HITS: Metabolic signaling as new concept for breast cancer risk estimation
HITS is partner of the international research consortium “MESI-STRAT” that explores the interplay of breast cancer metabolism and oncogenic signaling by systems medicine. The consortium was awarded by the European Union €6 million for five years. The main goal of the five-years project is to develop new models for knowledge-based stratification of patients into subgroups to guide targeted interventions. The Scientific Databases and Visualization (SDBV) group at HITS takes care of the model and data management platform.
Breast cancer is a complex disease with high prevalence in the European Union and world-wide. 75-80% of the patients have estrogen receptor (ER)-positive tumors and are treated with endocrine therapies. Endocrine therapies, which block ER-driven tumor growth, show high efficacy. Yet, a significant proportion of the patients will eventually relapse with metastatic breast cancer, and the recurrence rates remain almost constant for up to 20 years.
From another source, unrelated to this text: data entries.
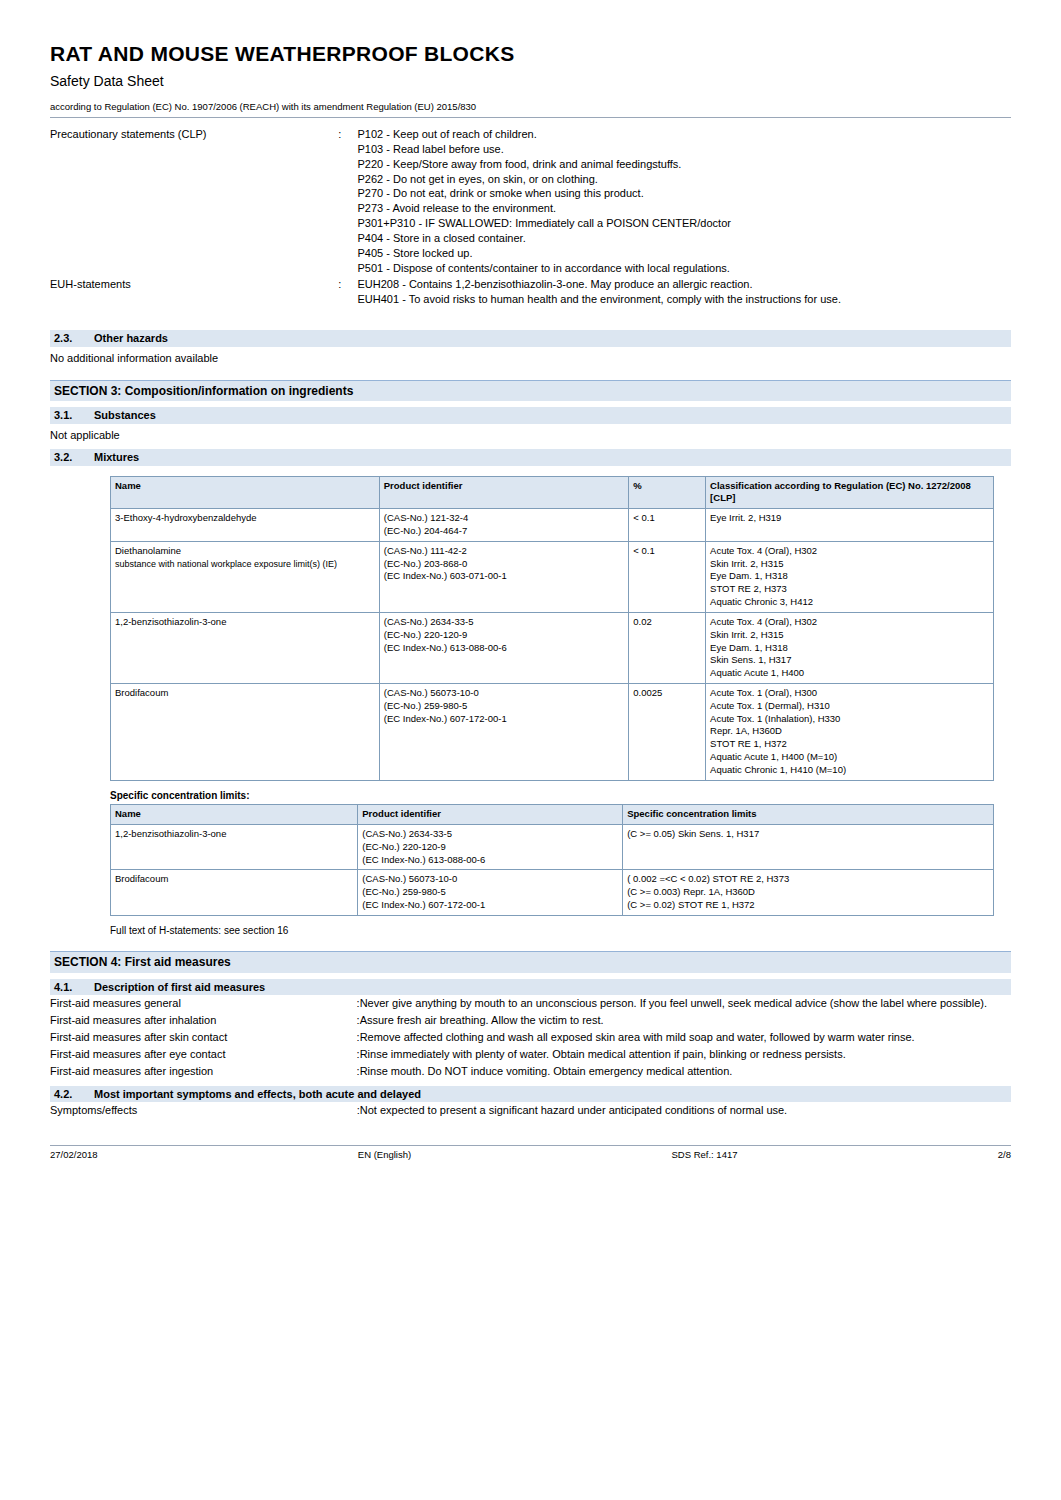RAT AND MOUSE WEATHERPROOF BLOCKS
Safety Data Sheet
according to Regulation (EC) No. 1907/2006 (REACH) with its amendment Regulation (EU) 2015/830
| Precautionary statements (CLP) | : | P102 - Keep out of reach of children. P103 - Read label before use. P220 - Keep/Store away from food, drink and animal feedingstuffs. P262 - Do not get in eyes, on skin, or on clothing. P270 - Do not eat, drink or smoke when using this product. P273 - Avoid release to the environment. P301+P310 - IF SWALLOWED: Immediately call a POISON CENTER/doctor P404 - Store in a closed container. P405 - Store locked up. P501 - Dispose of contents/container to in accordance with local regulations. |
| EUH-statements | : | EUH208 - Contains 1,2-benzisothiazolin-3-one. May produce an allergic reaction. EUH401 - To avoid risks to human health and the environment, comply with the instructions for use. |
2.3. Other hazards
No additional information available
SECTION 3: Composition/information on ingredients
3.1. Substances
Not applicable
3.2. Mixtures
| Name | Product identifier | % | Classification according to Regulation (EC) No. 1272/2008 [CLP] |
| --- | --- | --- | --- |
| 3-Ethoxy-4-hydroxybenzaldehyde | (CAS-No.) 121-32-4 (EC-No.) 204-464-7 | < 0.1 | Eye Irrit. 2, H319 |
| Diethanolamine substance with national workplace exposure limit(s) (IE) | (CAS-No.) 111-42-2 (EC-No.) 203-868-0 (EC Index-No.) 603-071-00-1 | < 0.1 | Acute Tox. 4 (Oral), H302 Skin Irrit. 2, H315 Eye Dam. 1, H318 STOT RE 2, H373 Aquatic Chronic 3, H412 |
| 1,2-benzisothiazolin-3-one | (CAS-No.) 2634-33-5 (EC-No.) 220-120-9 (EC Index-No.) 613-088-00-6 | 0.02 | Acute Tox. 4 (Oral), H302 Skin Irrit. 2, H315 Eye Dam. 1, H318 Skin Sens. 1, H317 Aquatic Acute 1, H400 |
| Brodifacoum | (CAS-No.) 56073-10-0 (EC-No.) 259-980-5 (EC Index-No.) 607-172-00-1 | 0.0025 | Acute Tox. 1 (Oral), H300 Acute Tox. 1 (Dermal), H310 Acute Tox. 1 (Inhalation), H330 Repr. 1A, H360D STOT RE 1, H372 Aquatic Acute 1, H400 (M=10) Aquatic Chronic 1, H410 (M=10) |
Specific concentration limits:
| Name | Product identifier | Specific concentration limits |
| --- | --- | --- |
| 1,2-benzisothiazolin-3-one | (CAS-No.) 2634-33-5 (EC-No.) 220-120-9 (EC Index-No.) 613-088-00-6 | (C >= 0.05) Skin Sens. 1, H317 |
| Brodifacoum | (CAS-No.) 56073-10-0 (EC-No.) 259-980-5 (EC Index-No.) 607-172-00-1 | ( 0.002 =<C < 0.02) STOT RE 2, H373 (C >= 0.003) Repr. 1A, H360D (C >= 0.02) STOT RE 1, H372 |
Full text of H-statements: see section 16
SECTION 4: First aid measures
4.1. Description of first aid measures
| First-aid measures general | : | Never give anything by mouth to an unconscious person. If you feel unwell, seek medical advice (show the label where possible). |
| First-aid measures after inhalation | : | Assure fresh air breathing. Allow the victim to rest. |
| First-aid measures after skin contact | : | Remove affected clothing and wash all exposed skin area with mild soap and water, followed by warm water rinse. |
| First-aid measures after eye contact | : | Rinse immediately with plenty of water. Obtain medical attention if pain, blinking or redness persists. |
| First-aid measures after ingestion | : | Rinse mouth. Do NOT induce vomiting. Obtain emergency medical attention. |
4.2. Most important symptoms and effects, both acute and delayed
| Symptoms/effects | : | Not expected to present a significant hazard under anticipated conditions of normal use. |
27/02/2018 EN (English) SDS Ref.: 1417 2/8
Breast cancer metabolism – a new concept for patient stratification
MESI-STRAT develops metabolite marker panels measurable in biological fluids to enable patient stratification, resistance monitoring and clinical decision-making throughout endocrine therapy. This is a new concept as breast cancer metabolism is poorly explored for diagnostics and therapy. Upon successful validation in preclinical models, the predictive marker panels and related treatments will be jointly investigated by MESI-STRAT’s clinical and industrial partners. A unique collection of matched breast cancer tissue, serum, and >10 years follow-up from the patient organization and MESI-STRAT co-coordinator “Patients’ Tumor Bank of Hope” (PATH, http://path-biobank.org/index.php/en/) is essential for the longitudinal analysis of endocrine therapy resistance and relapse.
Research aims and approach
The MESI-STRAT consortium explores the interplay of breast cancer metabolism and oncogenic signaling (MEtabolic SIgnaling) by systems medicine approaches. MESI-STRAT develops new models for knowledge-based stratification of patients into subgroups with different endocrine therapy resistance mechanisms. MESI-STRAT aims to establish predictive pipelines for (i) patient stratification prior and during endocrine therapy; (ii) recurrence risk assessment when ending endocrine therapy; (iii) marker panels to guide established targeted therapies for endocrine therapy-resistant patients; and (iv) novel resistance mechanism-based therapy design.
A pan-European team of oncologists, modelers, bioinformaticians and experimentalists will develop new computational models in combination with network analyses and pharmacogenomics, to integrate multi-omics data and explore metabolic and signaling networks driving endocrine therapy resistance.